Solution: Include timestamp in ID generation:

{{ create_nexus_id('person_identifier', ['event_id', 'email', 'role', 'occurred_at']) }}

Scenario 7: Participant Role Duplicates¶

Problem: Same entity participates in event with multiple roles but gets same participant ID.

Solution: Update finalize_participants macro to include role:

-- In finalize_participants macro
{{ create_nexus_id(entity_type ~ '_participant', ['event_id', entity_type ~ '_id', 'role']) }}

5. Testing Your Fixes¶

After implementing fixes:

Rebuild source models first:

dbt run --models gmail_person_identifiers google_calendar_person_identifiers

Rebuild nexus models:

dbt run --models nexus_person_identifiers

Run tests:

dbt test --models nexus_person_identifiers

Verify duplicate count reduction:

SELECT COUNT(*) as total_duplicates
FROM (
    SELECT person_identifier_id, COUNT(*) as count
    FROM `your_project`.`your_dataset`.`nexus_person_identifiers`
    GROUP BY person_identifier_id
    HAVING COUNT(*) > 1
);

6. Prevention Best Practices¶

ID Generation Guidelines¶

Always include role when entities can have multiple roles
Include timestamps when the same identifier can appear at different times
Use deduplication in source models when raw data has duplicates
Test incrementally - fix one source at a time

Source Model Patterns¶

-- Good: Includes role and deduplication
attendee_identifiers AS (
    SELECT
        {{ create_nexus_id('person_identifier', ['event_id', 'attendee.email', 'role', 'occurred_at']) }} as person_identifier_id,
        -- other fields --
    FROM {{ ref('source_base') }} base,
    UNNEST(base.attendees) as attendee
    WHERE attendee.email IS NOT NULL
    GROUP BY base.event_id, attendee.email, attendee.is_optional, base.occurred_at
)

7. Edge Case Scenarios¶

Composite Key Tests¶

If you see failures in edge tests like nexus_group_identifiers_edges, check the test definition:

# Wrong - array syntax doesn't work
tests:
  - unique:
      column_name: [edge_id, identifier_type_a, identifier_value_a]

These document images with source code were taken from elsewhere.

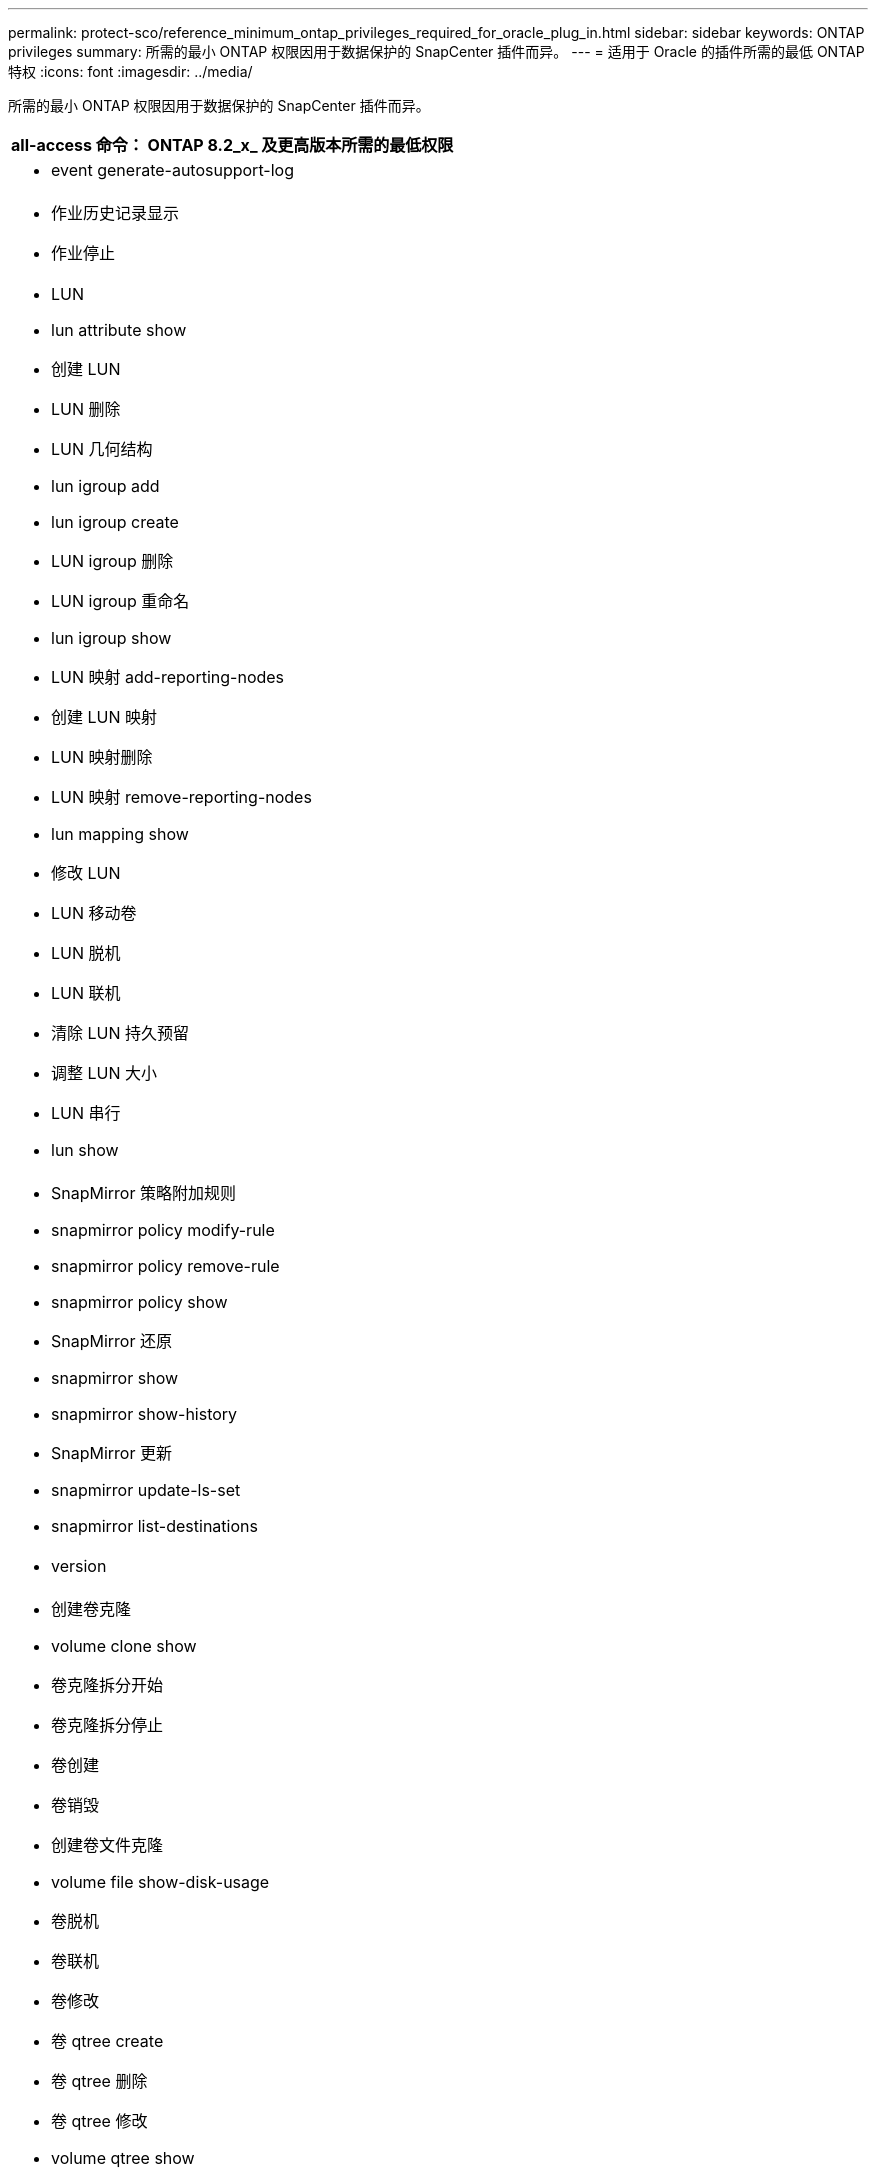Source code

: ---
permalink: protect-sco/reference_minimum_ontap_privileges_required_for_oracle_plug_in.html 
sidebar: sidebar 
keywords: ONTAP privileges 
summary: 所需的最小 ONTAP 权限因用于数据保护的 SnapCenter 插件而异。 
---
= 适用于 Oracle 的插件所需的最低 ONTAP 特权
:icons: font
:imagesdir: ../media/


[role="lead"]
所需的最小 ONTAP 权限因用于数据保护的 SnapCenter 插件而异。

|===
| all-access 命令： ONTAP 8.2_x_ 及更高版本所需的最低权限 


 a| 
* event generate-autosupport-log




 a| 
* 作业历史记录显示
* 作业停止




 a| 
* LUN
* lun attribute show
* 创建 LUN
* LUN 删除
* LUN 几何结构
* lun igroup add
* lun igroup create
* LUN igroup 删除
* LUN igroup 重命名
* lun igroup show
* LUN 映射 add-reporting-nodes
* 创建 LUN 映射
* LUN 映射删除
* LUN 映射 remove-reporting-nodes
* lun mapping show
* 修改 LUN
* LUN 移动卷
* LUN 脱机
* LUN 联机
* 清除 LUN 持久预留
* 调整 LUN 大小
* LUN 串行
* lun show




 a| 
* SnapMirror 策略附加规则
* snapmirror policy modify-rule
* snapmirror policy remove-rule
* snapmirror policy show
* SnapMirror 还原
* snapmirror show
* snapmirror show-history
* SnapMirror 更新
* snapmirror update-ls-set
* snapmirror list-destinations




 a| 
* version




 a| 
* 创建卷克隆
* volume clone show
* 卷克隆拆分开始
* 卷克隆拆分停止
* 卷创建
* 卷销毁
* 创建卷文件克隆
* volume file show-disk-usage
* 卷脱机
* 卷联机
* 卷修改
* 卷 qtree create
* 卷 qtree 删除
* 卷 qtree 修改
* volume qtree show
* 卷限制
* volume show
* 创建卷快照
* 卷快照删除
* 卷快照修改
* 卷快照重命名
* 卷快照还原
* 卷快照还原文件
* volume snapshot show
* 卷卸载




 a| 
* vserver
* Vserver CIFS
* vserver cifs ShadowCopy show
* vserver show




 a| 
* 网络接口
* network interface show


|===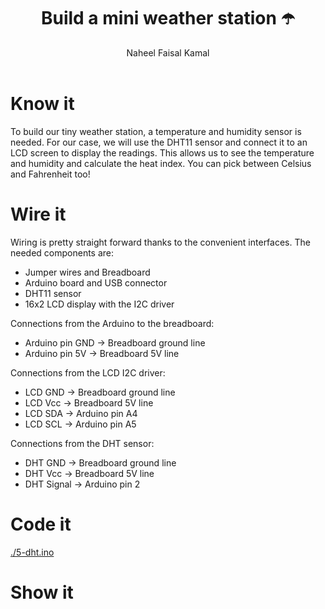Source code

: #+TITLE: Build a mini weather station ☂️
#+AUTHOR: Naheel Faisal Kamal

* Know it
  To build our tiny weather station, a temperature and humidity sensor is needed. For our case, we will use the DHT11 sensor and connect it to an LCD screen to display the readings. This allows us to see the temperature and humidity and calculate the heat index. You can pick between Celsius and Fahrenheit too!

* Wire it
  Wiring is pretty straight forward thanks to the convenient interfaces. The needed components are:

  - Jumper wires and Breadboard
  - Arduino board and USB connector
  - DHT11 sensor
  - 16x2 LCD display with the I2C driver

  [[./dht_bb.png]]

  Connections from the Arduino to the breadboard:

  - Arduino pin GND → Breadboard ground line
  - Arduino pin 5V  → Breadboard 5V line

  Connections from the LCD I2C driver:

  - LCD GND → Breadboard ground line
  - LCD Vcc → Breadboard 5V line
  - LCD SDA → Arduino pin A4
  - LCD SCL → Arduino pin A5

  Connections from the DHT sensor:

  - DHT GND    → Breadboard ground line
  - DHT Vcc    → Breadboard 5V line
  - DHT Signal → Arduino pin 2

* Code it
  [[./5-dht.ino]]

* Show it
  [[./20200615_185254_1.jpg]]
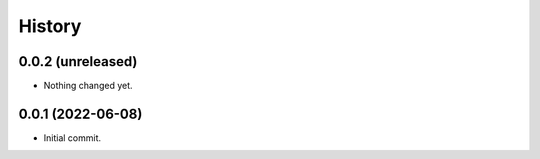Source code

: History
=======

0.0.2 (unreleased)
------------------

- Nothing changed yet.


0.0.1 (2022-06-08)
------------------

- Initial commit.


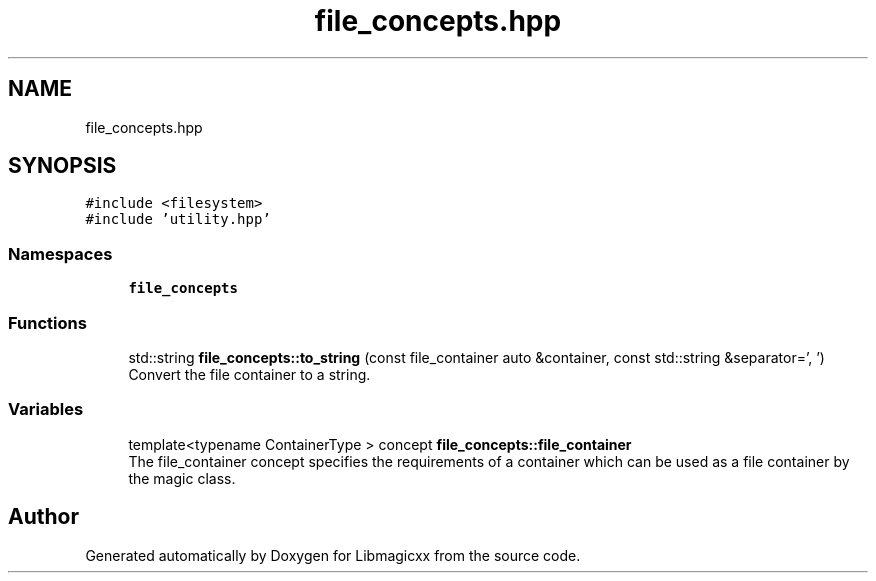 .TH "file_concepts.hpp" 3 "Sun Jun 23 2024" "Libmagicxx" \" -*- nroff -*-
.ad l
.nh
.SH NAME
file_concepts.hpp
.SH SYNOPSIS
.br
.PP
\fC#include <filesystem>\fP
.br
\fC#include 'utility\&.hpp'\fP
.br

.SS "Namespaces"

.in +1c
.ti -1c
.RI " \fBfile_concepts\fP"
.br
.in -1c
.SS "Functions"

.in +1c
.ti -1c
.RI "std::string \fBfile_concepts::to_string\fP (const file_container auto &container, const std::string &separator=', ')"
.br
.RI "Convert the file container to a string\&. "
.in -1c
.SS "Variables"

.in +1c
.ti -1c
.RI "template<typename ContainerType > concept \fBfile_concepts::file_container\fP"
.br
.RI "The file_container concept specifies the requirements of a container which can be used as a file container by the magic class\&. "
.in -1c
.SH "Author"
.PP 
Generated automatically by Doxygen for Libmagicxx from the source code\&.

# Correct - concatenated string syntax
tests:
  - unique:
      column_name: "edge_id || '|' || identifier_type_a || '|' || identifier_value_a || '|' || identifier_type_b || '|' || identifier_value_b"

Performance Considerations¶

For large datasets with many duplicates:

Fix highest-impact sources first (those with most duplicates)
Use LIMIT in diagnostic queries to avoid timeouts
Consider incremental rebuilds for large models

8. Common Error Messages and Solutions¶

Error Pattern	Likely Cause	Solution
`Got 2000+ results`	String "null" values in source	Use `safe_cast_with_null_strings` macro
`Got 1000+ results`	Missing role in ID generation	Add role to `create_nexus_id` call
`Got 1-10 results`	Duplicate source data	Add deduplication with `GROUP BY`
`Cross-contamination`	Same value for different types	Use validation macros for identifiers
`Edge test failing`	Wrong test syntax	Use concatenated string syntax
`Participant duplicates`	Missing role in participant macro	Update `finalize_participants` macro

For additional help, see the Testing Reference for detailed information about all available tests.